When running the training loop
# Should take around 1.5 minutes
!rm -f ~/model/model.pkl.gz
loop = training_loop(TransformerLM, train_batch_stream, eval_batch_stream)
loop.run(10)
I keep getting the following error.
LayerError Traceback (most recent call last)
<ipython-input-42-bf4e14290aae> in <module>
1 # Should take around 1.5 minutes
2 get_ipython().system('rm -f ~/model/model.pkl.gz')
----> 3 loop = training_loop(TransformerLM, train_batch_stream, eval_batch_stream)
4 loop.run(10)
<ipython-input-40-c6ec63e508e6> in training_loop(TransformerLM, train_gen, eval_gen, output_dir)
40 train_task,
41 eval_tasks=[eval_task],
---> 42 output_dir=output_dir)
43
44 return loop
/opt/conda/lib/python3.7/site-packages/trax/supervised/training.py in __init__(self, model, tasks, eval_model, eval_tasks, output_dir, checkpoint_at, checkpoint_low_metric, checkpoint_high_metric, permanent_checkpoint_at, eval_at, which_task, n_devices, random_seed, loss_chunk_size, use_memory_efficient_trainer, adasum, callbacks)
246 if not use_memory_efficient_trainer:
247 if _is_uninitialized(self._model):
--> 248 self._model.init(self._batch_signature)
249 self._eval_model.rng = self.new_rng()

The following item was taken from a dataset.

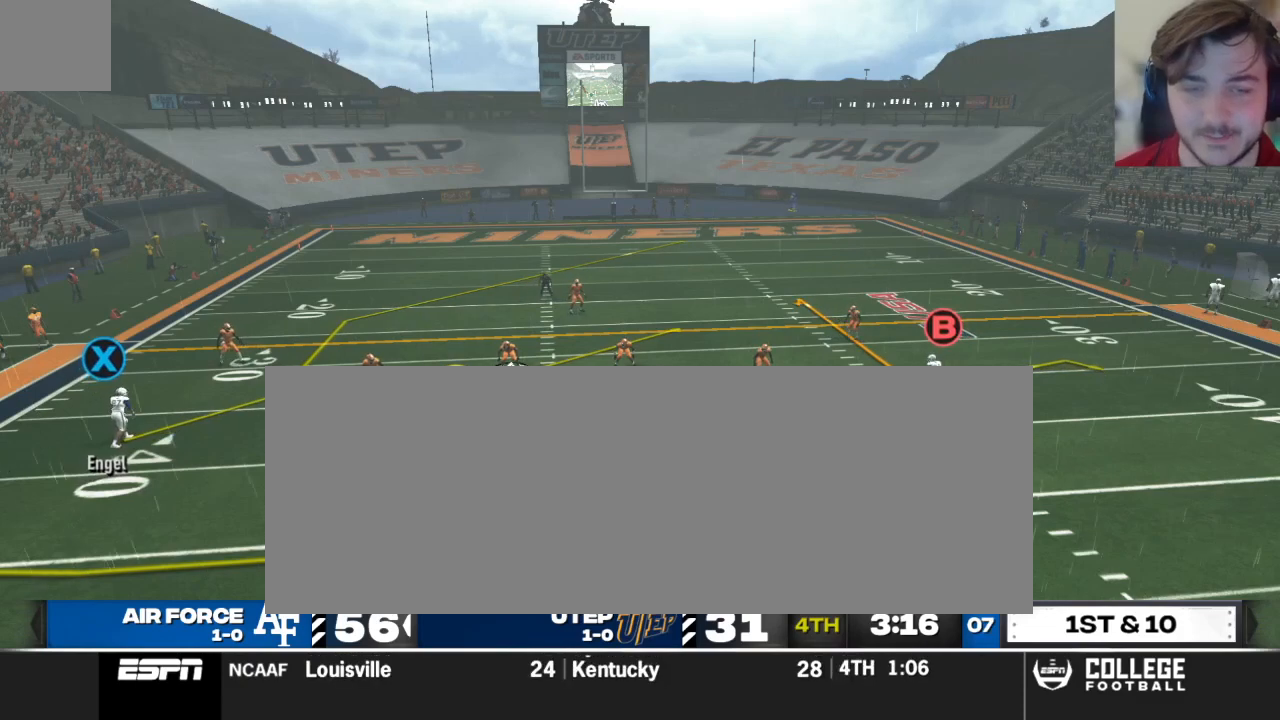
{"buttons": [], "left_stick": "center", "right_stick": "center", "events": [[188, "R2", "up"], [188, "right_stick", "center"]]}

250 if _is_uninitialized(self._eval_model):
/opt/conda/lib/python3.7/site-packages/trax/layers/base.py in init(self, input_signature, rng, use_cache)
309 name, trace = self._name, _short_traceback(skip=3)
310 raise LayerError(name, 'init', self._caller,
--> 311 input_signature, trace) from None
312
313 def init_from_file(self, file_name, weights_only=False, input_signature=None):
LayerError: Exception passing through layer Serial (in init):
layer created in file [...]/<ipython-input-37-6265e024f03d>, line 63
layer input shapes: (ShapeDtype{shape:(2, 1024), dtype:int64}, ShapeDtype{shape:(2, 1024), dtype:int64}, ShapeDtype{shape:(2, 1024), dtype:int64})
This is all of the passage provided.